Registered Pharmacist


Internship in pharmacy ‘Apotheke am Helmholtzplatz’, Berlin


Internship at Pfizer Pharma GmbH, Berlin


Student research fellow in the Analytics & Metabolism group of Prof. Dr. Parr in the Department of Pharmaceutical Chemistry, Freie Universität, Berlin


Internship in the ‚Spitzweg‘ Pharmacy, Stuttgart


Internship in the hospital pharmacy of the Robert-Bosch-Hospital, Stuttgart


Studies of Pharmacy at the Freie Universität, Berlin


Internship in the project CommentVisions, addressing climate change and renewable energies, Euronews, London, United Kingdom


Abitur at Karlsgymnasium Stuttgart

The focus of my research is to optimise modern anticancer drug treatment for the individual patient by combining therapeutic drug monitoring with a pharmacometric modelling & simulation approach.

Over the past 20 years, anticancer drug treatment has changed substantially from mostly untargeted, cytotoxic intravenous chemotherapy to novel therapeutic options like monoclonal antibodies, targeted oral anticancer drugs (tOADs) and immunotherapy.
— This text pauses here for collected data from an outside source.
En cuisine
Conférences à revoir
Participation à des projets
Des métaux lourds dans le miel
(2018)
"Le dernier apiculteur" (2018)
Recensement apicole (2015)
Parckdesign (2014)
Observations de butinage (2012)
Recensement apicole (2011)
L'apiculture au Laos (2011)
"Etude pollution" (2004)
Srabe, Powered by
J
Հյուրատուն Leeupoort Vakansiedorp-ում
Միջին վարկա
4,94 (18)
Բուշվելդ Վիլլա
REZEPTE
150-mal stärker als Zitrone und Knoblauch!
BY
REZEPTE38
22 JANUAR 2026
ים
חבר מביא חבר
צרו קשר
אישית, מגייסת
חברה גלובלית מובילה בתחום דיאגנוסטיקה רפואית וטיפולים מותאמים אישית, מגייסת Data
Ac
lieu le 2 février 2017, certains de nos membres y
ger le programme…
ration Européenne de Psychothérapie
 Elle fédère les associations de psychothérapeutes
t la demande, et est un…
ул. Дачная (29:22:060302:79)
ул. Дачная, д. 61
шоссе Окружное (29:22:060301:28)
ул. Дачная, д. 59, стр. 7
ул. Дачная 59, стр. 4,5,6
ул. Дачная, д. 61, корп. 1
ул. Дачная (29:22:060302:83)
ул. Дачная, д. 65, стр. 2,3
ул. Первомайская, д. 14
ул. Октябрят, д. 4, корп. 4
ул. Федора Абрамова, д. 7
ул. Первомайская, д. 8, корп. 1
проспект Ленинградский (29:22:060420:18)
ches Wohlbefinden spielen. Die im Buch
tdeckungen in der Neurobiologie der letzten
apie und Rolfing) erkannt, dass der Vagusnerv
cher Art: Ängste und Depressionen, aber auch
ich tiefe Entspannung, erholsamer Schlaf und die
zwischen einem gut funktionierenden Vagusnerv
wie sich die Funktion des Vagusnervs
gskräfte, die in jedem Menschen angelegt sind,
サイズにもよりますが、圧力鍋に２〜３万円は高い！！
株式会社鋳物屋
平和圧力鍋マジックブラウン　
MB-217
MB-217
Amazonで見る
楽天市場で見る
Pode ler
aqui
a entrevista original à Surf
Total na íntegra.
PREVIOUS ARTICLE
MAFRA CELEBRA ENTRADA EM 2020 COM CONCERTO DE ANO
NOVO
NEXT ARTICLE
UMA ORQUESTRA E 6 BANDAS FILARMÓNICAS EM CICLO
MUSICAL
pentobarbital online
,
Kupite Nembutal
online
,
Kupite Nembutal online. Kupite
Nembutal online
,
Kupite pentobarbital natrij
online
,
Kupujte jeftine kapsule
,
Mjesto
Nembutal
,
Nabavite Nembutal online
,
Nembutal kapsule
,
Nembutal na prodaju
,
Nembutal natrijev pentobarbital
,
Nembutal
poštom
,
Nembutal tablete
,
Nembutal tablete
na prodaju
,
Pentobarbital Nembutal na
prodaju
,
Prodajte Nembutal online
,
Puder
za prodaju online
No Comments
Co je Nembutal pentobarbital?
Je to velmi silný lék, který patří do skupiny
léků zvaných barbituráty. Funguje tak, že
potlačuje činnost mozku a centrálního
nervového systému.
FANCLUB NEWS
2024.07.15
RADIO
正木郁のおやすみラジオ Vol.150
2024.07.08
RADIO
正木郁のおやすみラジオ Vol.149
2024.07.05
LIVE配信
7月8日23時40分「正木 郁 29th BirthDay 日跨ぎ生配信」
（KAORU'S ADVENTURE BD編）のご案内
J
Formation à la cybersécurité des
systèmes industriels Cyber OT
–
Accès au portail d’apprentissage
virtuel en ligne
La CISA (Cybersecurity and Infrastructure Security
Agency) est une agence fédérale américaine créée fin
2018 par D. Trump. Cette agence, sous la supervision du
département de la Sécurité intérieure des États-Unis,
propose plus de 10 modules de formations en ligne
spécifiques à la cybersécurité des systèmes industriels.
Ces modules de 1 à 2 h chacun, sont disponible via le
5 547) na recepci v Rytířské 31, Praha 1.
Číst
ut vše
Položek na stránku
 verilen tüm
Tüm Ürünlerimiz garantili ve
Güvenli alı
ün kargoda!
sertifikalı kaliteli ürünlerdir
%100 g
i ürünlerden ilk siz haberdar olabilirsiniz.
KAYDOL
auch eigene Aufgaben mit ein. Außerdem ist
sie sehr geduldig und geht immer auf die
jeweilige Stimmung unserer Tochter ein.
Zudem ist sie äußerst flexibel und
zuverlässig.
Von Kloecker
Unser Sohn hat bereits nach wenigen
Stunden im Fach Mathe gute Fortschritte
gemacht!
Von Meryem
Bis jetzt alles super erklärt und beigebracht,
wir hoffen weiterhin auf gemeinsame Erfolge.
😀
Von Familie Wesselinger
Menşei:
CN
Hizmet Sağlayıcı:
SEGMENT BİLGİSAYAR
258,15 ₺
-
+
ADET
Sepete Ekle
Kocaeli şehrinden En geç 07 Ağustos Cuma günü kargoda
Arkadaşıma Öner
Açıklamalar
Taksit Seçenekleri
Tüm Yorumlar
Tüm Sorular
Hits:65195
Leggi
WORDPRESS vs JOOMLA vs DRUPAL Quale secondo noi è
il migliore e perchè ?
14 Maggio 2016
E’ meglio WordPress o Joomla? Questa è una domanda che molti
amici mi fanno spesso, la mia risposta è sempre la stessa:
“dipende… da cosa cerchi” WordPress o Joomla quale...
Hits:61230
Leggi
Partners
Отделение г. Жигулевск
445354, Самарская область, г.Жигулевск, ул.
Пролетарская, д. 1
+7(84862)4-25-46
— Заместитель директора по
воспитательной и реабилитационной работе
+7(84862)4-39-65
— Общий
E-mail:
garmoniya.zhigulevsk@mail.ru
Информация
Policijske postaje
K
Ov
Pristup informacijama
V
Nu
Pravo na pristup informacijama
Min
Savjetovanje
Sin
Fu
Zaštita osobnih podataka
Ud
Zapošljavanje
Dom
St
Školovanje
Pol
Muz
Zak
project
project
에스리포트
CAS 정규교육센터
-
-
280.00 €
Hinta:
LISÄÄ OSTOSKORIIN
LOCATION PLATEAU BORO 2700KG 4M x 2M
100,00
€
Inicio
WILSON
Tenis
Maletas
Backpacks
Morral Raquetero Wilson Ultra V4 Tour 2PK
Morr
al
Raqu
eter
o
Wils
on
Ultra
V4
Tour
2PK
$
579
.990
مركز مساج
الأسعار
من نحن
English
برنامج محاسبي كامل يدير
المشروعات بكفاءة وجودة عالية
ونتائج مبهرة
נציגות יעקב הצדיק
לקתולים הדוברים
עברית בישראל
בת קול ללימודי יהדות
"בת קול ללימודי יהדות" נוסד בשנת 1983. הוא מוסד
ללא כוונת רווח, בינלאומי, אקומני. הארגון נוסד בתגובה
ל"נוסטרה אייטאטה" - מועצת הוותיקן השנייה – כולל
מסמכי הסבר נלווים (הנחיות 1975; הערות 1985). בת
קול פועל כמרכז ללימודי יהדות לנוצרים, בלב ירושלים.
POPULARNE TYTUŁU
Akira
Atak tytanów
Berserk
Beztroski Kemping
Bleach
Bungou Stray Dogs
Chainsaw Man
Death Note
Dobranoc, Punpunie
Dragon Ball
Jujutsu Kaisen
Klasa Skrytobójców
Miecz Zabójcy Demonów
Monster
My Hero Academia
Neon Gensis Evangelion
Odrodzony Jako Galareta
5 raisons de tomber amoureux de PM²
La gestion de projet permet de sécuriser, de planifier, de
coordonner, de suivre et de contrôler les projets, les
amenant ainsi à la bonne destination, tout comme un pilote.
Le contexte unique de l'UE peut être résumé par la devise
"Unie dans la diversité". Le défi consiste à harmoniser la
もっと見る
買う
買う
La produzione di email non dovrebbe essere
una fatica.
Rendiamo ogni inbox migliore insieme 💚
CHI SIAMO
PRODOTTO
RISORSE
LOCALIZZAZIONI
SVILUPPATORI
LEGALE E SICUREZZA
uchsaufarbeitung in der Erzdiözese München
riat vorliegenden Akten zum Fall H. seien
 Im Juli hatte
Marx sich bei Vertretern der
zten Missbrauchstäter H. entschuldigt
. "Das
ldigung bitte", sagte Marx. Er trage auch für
Although this change in treatment paradigm has improved the prognosis of many cancers dramatically, there are still some challenges to address:

Project 1: Targeted oral anticancer drugs (tOADs)

The field of tOADs is rapidly advancing and includes targeted antihormonal drugs, protein kinase inhibitors (KIs) and others. With 38 compounds approved since 2001, tyrosine kinase inhibitors (TKIs) form the biggest and fastest evolving subclass, targeting specific mutations, involved in a variety of cancers. tOADs typically show complex pharmacokinetics, a narrow therapeutic window and a high potential for (serious) adverse events. Nevertheless, at the currently practised “one-dose-fits-all” approach, every patient receives the same dosing regimen, ignoring the aforementioned complexities and resulting in up to 16-fold different exposures in individual patients. While subtherapeutic drug concentrations can lead to loss of efficacy, supratherapeutic drug concentrations can result in severe adverse reactions and ultimately in low adherence or even treatment discontinuation. In my work, I research on opportunities to individualise dosing regimens for tOADs based on patient-specific characteristics, drug properties and established or promising therapeutic targets, using model-informed precision dosing (MIPD). MIPD is based on the of use pharmacokinetic/pharmacodynamic (PK/PD) modelling and simulation to estimate population and patient-individual PK/PD parameters, to assess the probability of therapeutic target attainment under different dosing regimens and to make rational choices for the (initial) dosing of patients. Ultimately, this allows choosing the right dose for the individual patient, thereby maximising treatment efficacy and minimising toxicity.
Currently, I focus on the antihormonal drug tamoxifen and on tyrosine kinase inhibitors.

Project 2: Chimeric antigen receptor T cells (CAR-T cells)

CAR-T cells are an exciting new treatment option in the field of cancer immunotherapy. In short, T cells are extracted from a patient’s blood and genetically engineered to express a synthetic chimeric antigen receptor (CAR), targeting the patient’s tumour cells. After a 1-2 week expansion period, the manufactured T cells are infused back into the patient, where they specifically detect and kill cancer cells. While there has been remarkable success in the treatment of several forms of blood cancer, open challenges remain: While CAR-T cells rapidly expand and persist for years in some patients, they do not survive in others, resulting in loss of efficacy and cancer progression. Several factors might influence the expansion and, most importantly, long-term persistence of CAR-T cells. These include the frequencies of distinct CAR-T cell phenotypes in the infusion product, type and intensity of lymphodepleting chemotherapy, tumour burden and levels of several cytokines. In this project, by applying a systems-driven semi-mechanistic modelling & simulation framework, I aim to investigate the relevance of aforementioned factors for CAR-T cell expansion and persistence, in order to explore rational strategies towards increased treatment success.